▶ **DATA**:
----------------------------------------

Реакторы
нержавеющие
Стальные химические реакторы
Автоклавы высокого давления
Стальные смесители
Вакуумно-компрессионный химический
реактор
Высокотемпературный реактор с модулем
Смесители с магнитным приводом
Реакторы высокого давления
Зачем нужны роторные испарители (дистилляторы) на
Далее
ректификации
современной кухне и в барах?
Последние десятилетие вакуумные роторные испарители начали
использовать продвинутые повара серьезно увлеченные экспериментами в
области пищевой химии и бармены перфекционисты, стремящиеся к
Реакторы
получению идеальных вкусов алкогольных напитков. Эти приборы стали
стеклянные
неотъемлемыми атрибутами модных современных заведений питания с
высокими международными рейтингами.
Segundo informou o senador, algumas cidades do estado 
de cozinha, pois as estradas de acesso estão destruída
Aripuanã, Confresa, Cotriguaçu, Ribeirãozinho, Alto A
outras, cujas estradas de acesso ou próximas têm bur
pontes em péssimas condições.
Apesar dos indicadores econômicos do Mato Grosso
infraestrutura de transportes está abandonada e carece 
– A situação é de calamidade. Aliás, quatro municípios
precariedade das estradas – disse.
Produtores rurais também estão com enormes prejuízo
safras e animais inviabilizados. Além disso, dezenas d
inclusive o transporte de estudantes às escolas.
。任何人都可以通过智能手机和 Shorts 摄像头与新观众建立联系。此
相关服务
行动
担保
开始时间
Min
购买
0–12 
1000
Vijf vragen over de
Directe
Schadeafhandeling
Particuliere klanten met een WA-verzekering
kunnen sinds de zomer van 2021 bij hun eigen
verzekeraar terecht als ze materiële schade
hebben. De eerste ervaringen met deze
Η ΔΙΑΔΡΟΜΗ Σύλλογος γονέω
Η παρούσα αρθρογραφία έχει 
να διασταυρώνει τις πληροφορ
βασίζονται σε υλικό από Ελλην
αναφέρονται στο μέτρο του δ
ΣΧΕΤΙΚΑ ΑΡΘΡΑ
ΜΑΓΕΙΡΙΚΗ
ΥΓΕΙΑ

----------------------------------------

▶ **HOW TO COMPLETE THIS TASK**:
Show each line of the records that contains the word "высокого".

▶ **TASK ANSWER**:
Автоклавы высокого давления
Реакторы высокого давления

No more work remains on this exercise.